The failure at court pushed the group to take up a strategy to sidestep the courts, and The Clemency Project was born.

Even before the pandemic, the organization had been considering the clemency process to relieve the overcrowding in Kansas prisons, ACLU legal director Lauren Bonds.

“The recent decision in our case, I think, gave us a push to try to think about doing it sooner rather than later, but this is something we had been considering for a while, just given the gross overpopulation of the prisons,” she said.

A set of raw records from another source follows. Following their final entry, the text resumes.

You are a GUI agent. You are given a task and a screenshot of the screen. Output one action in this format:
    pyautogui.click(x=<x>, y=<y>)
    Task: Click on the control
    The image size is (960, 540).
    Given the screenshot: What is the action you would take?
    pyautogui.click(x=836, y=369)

The pandemic has been particularly brutal at the Lansing facility, the state’s largest prison, where two staff members and three inmates have died. COVID-19 has infected 88 staff members and at least 750 of the approximately 1,710 men imprisoned there. The vast majority of the infected inmates, 85%, have no symptoms.

“That overpopulation has really created the perfect storm for these prisons to be hotbeds for coronavirus infections, and we are seeing that in particular in Lansing,” Bonds said.

The state’s Prisoner Review Board learned of the ACLU’s clemency project Thursday when it received four applications. The board will review the applications in accordance with Kansas law, said Rebecca Witte, spokeswoman for the Kansas Department of Corrections.

Individual clemency petitions will be filed on a rolling basis beginning with the inmates who were part of that lawsuit as well as more than 50 others who have since contacted the ACLU. And Bonds expects that number to grow.

“We are really optimistic that this is a way we can continue to work with the administration to reduce the number of folks who are incarcerated, and in particular make sure that we are giving relief to those particularly vulnerable to the virus who have no reason to be in prison right now,” Bonds said.